Eine der großen Ausnahmen, der Austria-Verteidiger Manuel Ortlechner, wird einer der Gäste in der FM4-Jahresausklangs-Interview-Reihe "Das FM4 Jahrbuch: Menschen 2010" sein. Ab Montag zeichnen acht Porträts der "Klasse von 2010". Eine Jahresrückschau via persönlicher Gespräche. Unter anderem eben mit Ortlechner.

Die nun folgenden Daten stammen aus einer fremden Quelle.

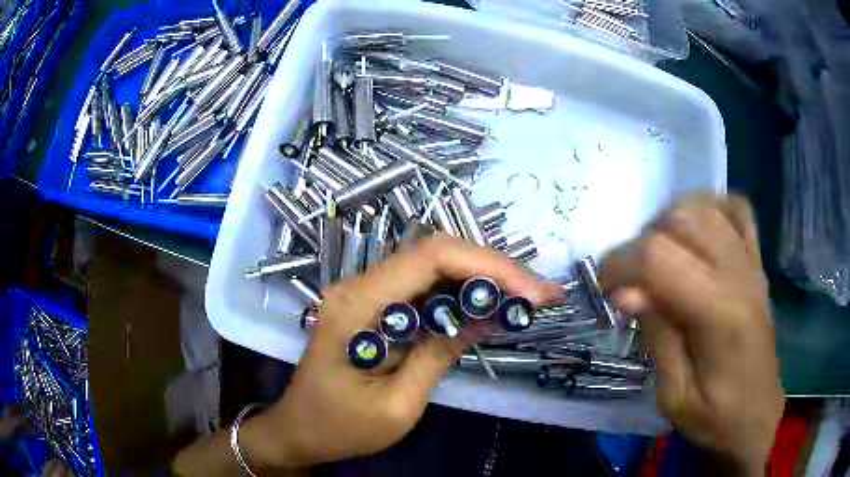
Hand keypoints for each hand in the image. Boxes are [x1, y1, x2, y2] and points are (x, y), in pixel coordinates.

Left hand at [247, 233, 560, 468]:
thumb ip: (438, 355)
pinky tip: (490, 305)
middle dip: (494, 268)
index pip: (430, 258)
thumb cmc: (339, 427)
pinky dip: (461, 292)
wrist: (299, 429)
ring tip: (527, 296)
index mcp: (357, 305)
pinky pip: (423, 287)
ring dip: (482, 277)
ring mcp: (365, 293)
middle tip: (540, 293)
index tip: (532, 293)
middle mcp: (359, 285)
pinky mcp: (374, 306)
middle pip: (435, 253)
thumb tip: (485, 317)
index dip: (488, 266)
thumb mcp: (396, 406)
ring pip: (433, 266)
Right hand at [599, 194, 783, 474]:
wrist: (756, 418)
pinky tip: (697, 230)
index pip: (659, 258)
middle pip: (680, 220)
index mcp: (719, 314)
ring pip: (705, 208)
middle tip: (631, 282)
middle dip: (641, 243)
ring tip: (658, 258)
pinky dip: (711, 208)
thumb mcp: (674, 396)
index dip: (619, 264)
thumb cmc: (715, 419)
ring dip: (670, 223)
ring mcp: (753, 264)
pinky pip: (737, 210)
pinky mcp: (758, 264)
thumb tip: (627, 293)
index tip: (604, 289)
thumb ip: (657, 337)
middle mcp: (739, 275)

Die Spieler pro Mannschaft, die einen über inhaltliches Nullgewicht hinausgehenden Satz äußern können, sind an einer Hand abzuzählen. In der Nationalmannschaft sind es - und deswegen mein Scharner-Beispiel - meist die Legionäre, die die Pappn überhaupt aufkriegen. Sonst: ein paar Oldies (Macho, Janko, auch Wallner). Unter den Jungen sind Jantscher, Schiemer und Beichler Einäugig unter Blinden.

Bloß: was passiert, wenn einer raussticht, weil er seine Ansichten so präsentiert, dass sie ihm einen USP verschaffen, er sich damit, vielleicht gar noch im Zusammentreffen mit gewagten Frisuren eine Art Erkennungsmelodie verschafft?

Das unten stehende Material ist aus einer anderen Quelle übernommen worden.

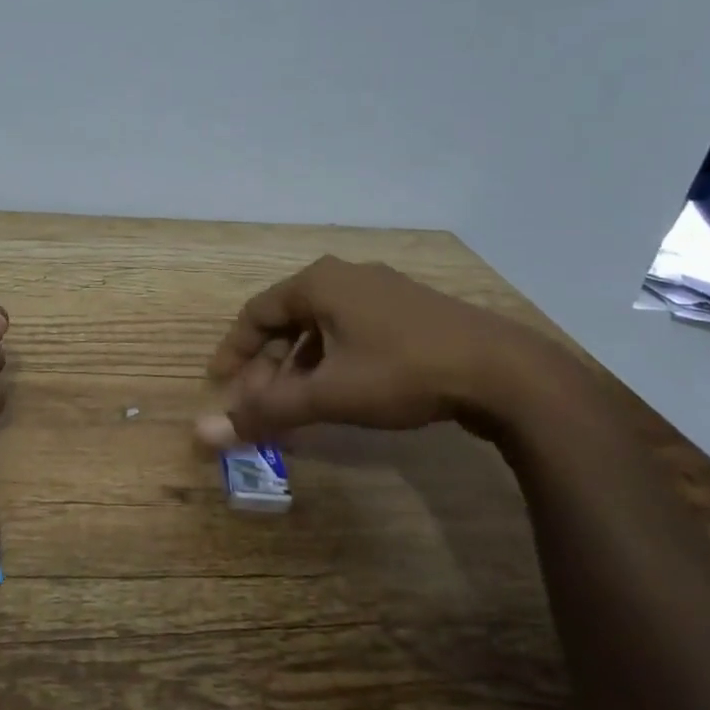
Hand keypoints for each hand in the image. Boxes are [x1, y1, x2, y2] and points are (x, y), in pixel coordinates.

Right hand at [196, 255, 539, 446]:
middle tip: (260, 405)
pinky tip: (340, 391)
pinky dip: (332, 360)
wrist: (505, 371)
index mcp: (318, 283)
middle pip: (288, 320)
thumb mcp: (328, 395)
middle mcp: (345, 277)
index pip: (256, 313)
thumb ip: (267, 411)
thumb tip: (205, 432)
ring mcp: (382, 290)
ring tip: (297, 404)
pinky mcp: (411, 310)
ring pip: (321, 327)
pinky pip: (352, 330)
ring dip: (300, 366)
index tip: (220, 384)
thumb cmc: (402, 372)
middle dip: (269, 366)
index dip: (234, 351)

Deppert angekoffert wird er.
Geschehen etwa bei Stefan Maierhofer (den ich gern kritisiere, aber aus sportlichen Gründen; nicht weil er imstande ist eine Agenda zu setzen)
Oder wie bei Paul Scharner.
Der wird, weil er etwas kann (seine Duftmarke setzen, und das auch auf "ausländisch") von den Blut-und-Boden-Tieffliegern der Fußball-Branche, von wandgrauen Fadgas-Absonderern, von Campaigning-"Journalisten", von "Matura, a so a Schas!"-Un-Coaches angepöbelt.

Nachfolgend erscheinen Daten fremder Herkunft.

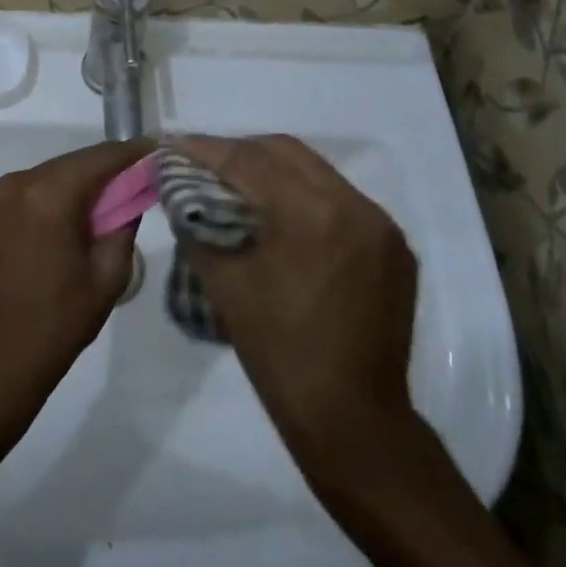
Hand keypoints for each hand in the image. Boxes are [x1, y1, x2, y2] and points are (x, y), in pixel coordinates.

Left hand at [0, 139, 150, 435]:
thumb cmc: (58, 322)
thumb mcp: (108, 274)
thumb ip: (124, 223)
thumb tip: (133, 192)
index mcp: (48, 195)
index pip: (99, 158)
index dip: (131, 152)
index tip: (157, 150)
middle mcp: (16, 183)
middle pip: (72, 163)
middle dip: (105, 169)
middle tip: (137, 178)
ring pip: (49, 175)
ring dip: (77, 183)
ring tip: (105, 201)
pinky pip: (27, 190)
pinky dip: (51, 195)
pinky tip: (68, 217)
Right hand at [173, 135, 422, 485]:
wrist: (353, 422)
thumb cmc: (280, 353)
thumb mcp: (224, 284)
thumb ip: (197, 227)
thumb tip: (179, 193)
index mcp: (313, 213)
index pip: (248, 160)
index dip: (205, 149)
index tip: (172, 144)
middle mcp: (354, 205)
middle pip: (285, 151)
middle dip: (239, 151)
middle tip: (202, 163)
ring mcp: (380, 225)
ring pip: (315, 171)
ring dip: (271, 170)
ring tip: (234, 184)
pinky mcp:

Ausbruch aus der verbalen Nichtigkeit

Paul Scharner kann, und da möchte ich an die Stranzl-Geschichte anschließen, es natürlich völlig egal sein, was im fußballerischen Operettenstadl Österreich an Unsinnigkeiten über ihn gebrabbelt wird. Zumal die Wertschätzung einer tatsächlich kompetenten Fußball-Öffentlichkeit wie der englischen, ihm gewiß ist.

Schlimm trifft das alles nur die hierzulande Zurückgelassenen: die unrettbar im Nebel der verbalen Nichtigkeit gefangene Generation der schon etwas älteren Fußballer.
Bleibt nur zu hoffen, dass die Jüngeren der Kicker, die sich sowieso über internationale Kanäle informieren, nicht mehr den Grind, den ihnen die hiesige Ausbildner-Generation als Gold verkaufen will, glaubt, sondern eigene Schlüsse zieht. Und sich an den Jungstars von z.B. Dortmund oder Mainz, und deren öffentlicher Auftritten orientiert.